The third is that computer viruses spread. This means that viruses have the ability to replicate and spread to different areas via diskettes, LANs and WANs, the Internet, telecommunication links and any other computer transportable media. Computer viruses normally find an un-infected program and attach a copy of themselves in order to replicate and spread through different systems. The fourth characteristic is the one that most people are aware of.
The computer virus does unwanted things like deleting files, formatting disks, changing the keyboard input, eating up CPU time and slowing down the system.
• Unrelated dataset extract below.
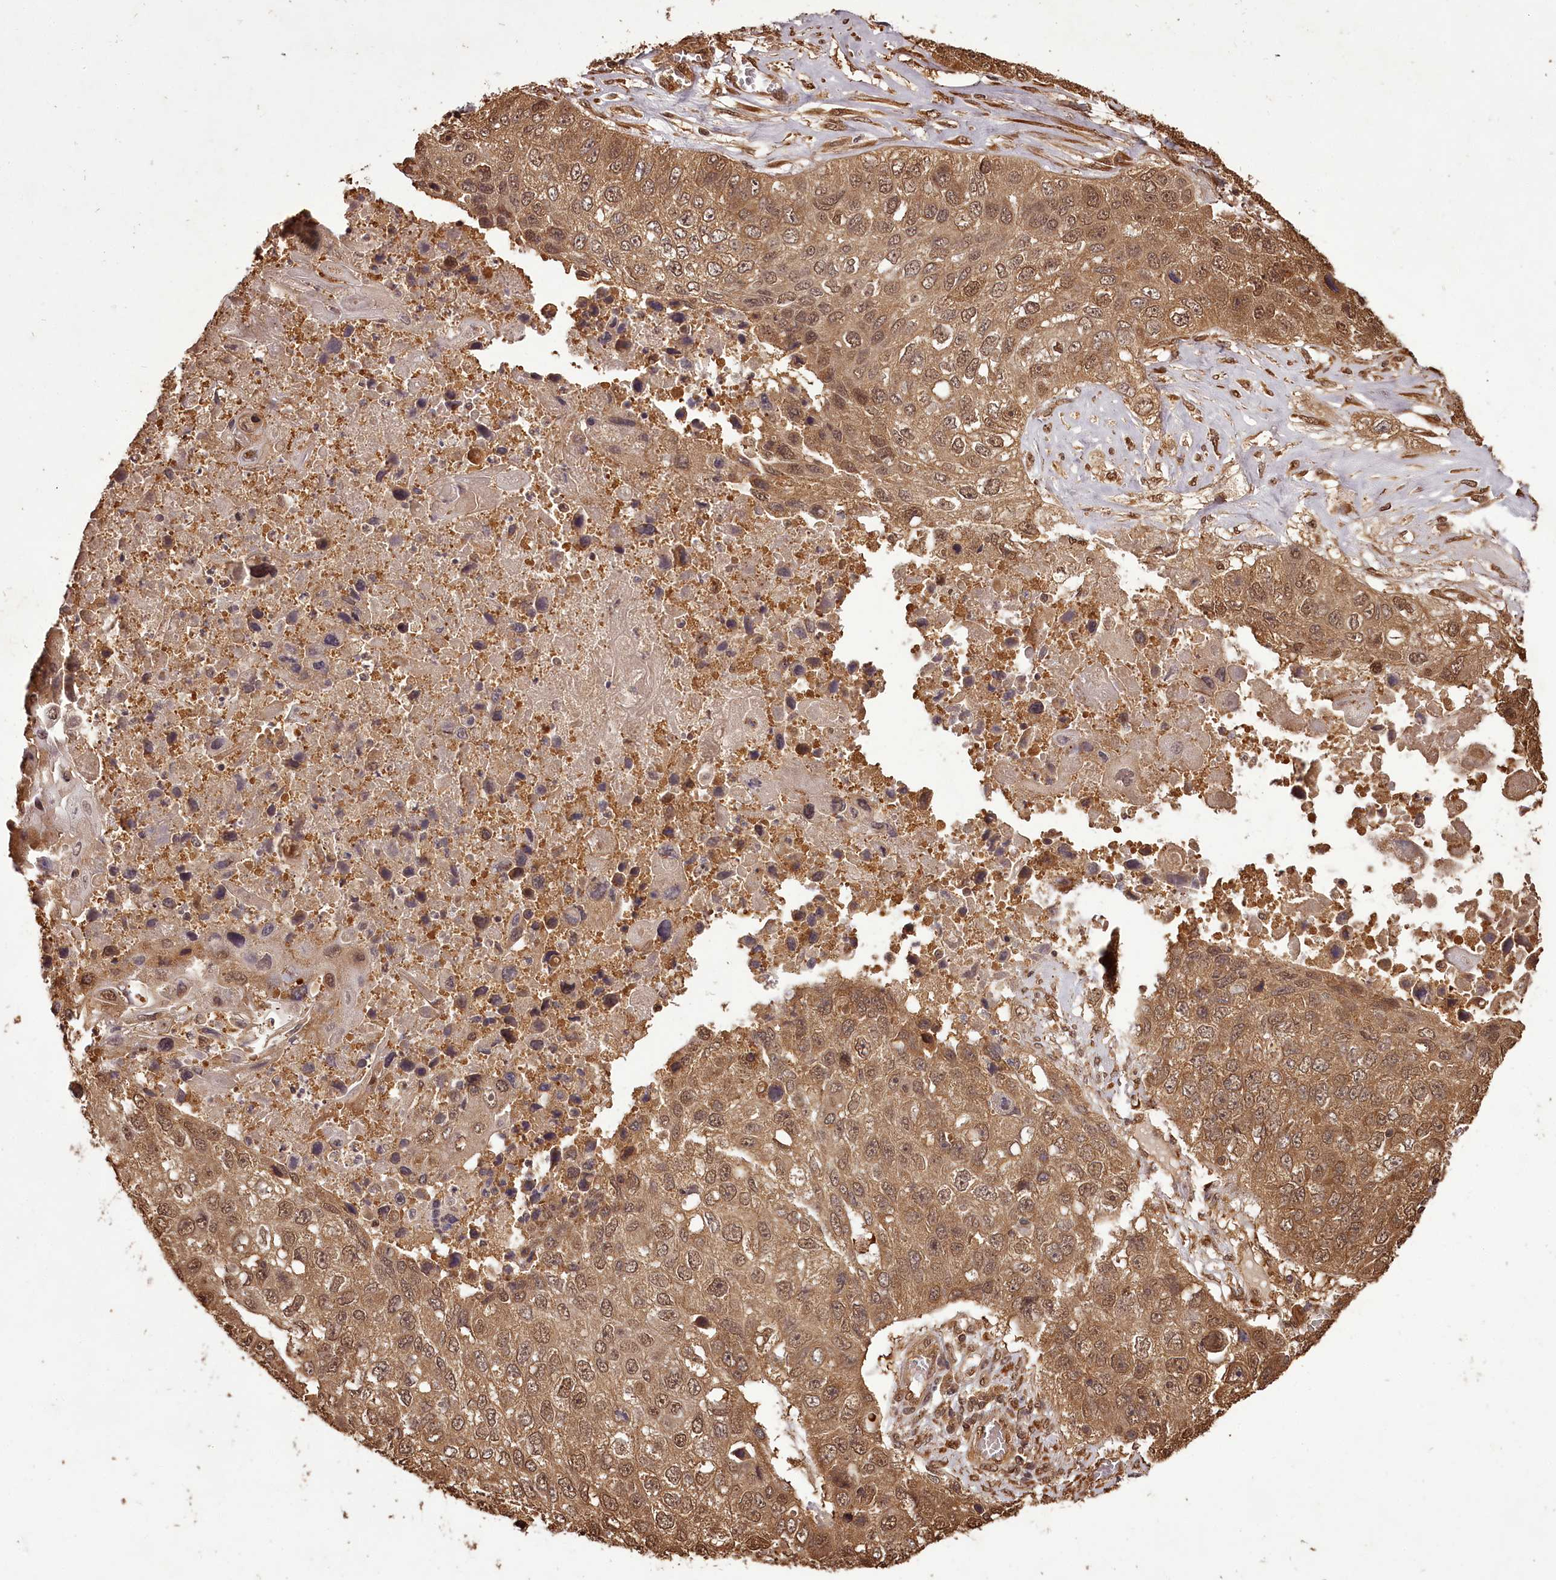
{"staining": {"intensity": "moderate", "quantity": ">75%", "location": "cytoplasmic/membranous,nuclear"}, "tissue": "lung cancer", "cell_type": "Tumor cells", "image_type": "cancer", "snomed": [{"axis": "morphology", "description": "Squamous cell carcinoma, NOS"}, {"axis": "topography", "description": "Lung"}], "caption": "Lung cancer (squamous cell carcinoma) stained with DAB immunohistochemistry (IHC) displays medium levels of moderate cytoplasmic/membranous and nuclear positivity in approximately >75% of tumor cells. The staining was performed using DAB to visualize the protein expression in brown, while the nuclei were stained in blue with hematoxylin (Magnification: 20x).", "gene": "NPRL2", "patient": {"sex": "male", "age": 61}}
Even the abovementioned characteristics are not final to all viruses. However, as mentioned earlier, the main feature of computer viruses is their capability of incorporating into different objects of an operating system. But again, even this may not hold true under special circumstances.
For example MS-DOS has all the necessary means to arbitrarily install itself to non-DOS disks. To do so, it is sufficient to create an AUTO EXEC. BAT file containing the following lines: SYS A: COPY . SYS B COPY …
on a DOS boot floppy. If we modify DOS as described above, it will become a virus in its own right from the point of view of any existing definition of a computer virus. Taking this point a step farther, sometimes it is rather difficult to tell wether a file / program is a virus or not. Notable examples of this would be KOH virus and ALREADY.
COM program. I will now try to define other malicious software programs that are sometimes thought of as viruses. Trojan Horses and Bombs Trojan Horses and Bombs are similar to viruses in all respects but one. They do not replicate. While viruses modify other programs to include a copy of the viral code in order to spread further, Trojan Horses and Bombs do not. Trojan Horses, like the mythical Greek “Trojan Horse”, normally masquerade as some other system command or popular r new interesting program such as a game.
Therefore, Trojans are programs that perform some unwanted action while pretending to be useful. A special type is the backdoor Trojan, which does not do anything overtly destructive, but sets the computer open for remote control and unauthorized access. Some of the commercially available remote administration tools like SATAN can be used as Trojans in certain settings. Bombs which are also known as Time Bombs are similar to Trojan Horses in the sense that they too cause damage. The basic difference is that while Trojan Horses cause the damage the moment they are run, Bombs will cause damage only on a certain logical trigger. The trigger for a Bomb could by any condition which can be logically tested.
Worms A Worm is similar to computer viruses in that it, too, replicates. However, it replicates only itself and does not attach to other host programs like a virus does. Although, one in some cases may argue that a worm’s host is the machine it has infected. In the beginning worms were considered to be mainly a mainframe problem. This changed after the Internet became widespread; worms quickly got accustomed to the windows operating system and started.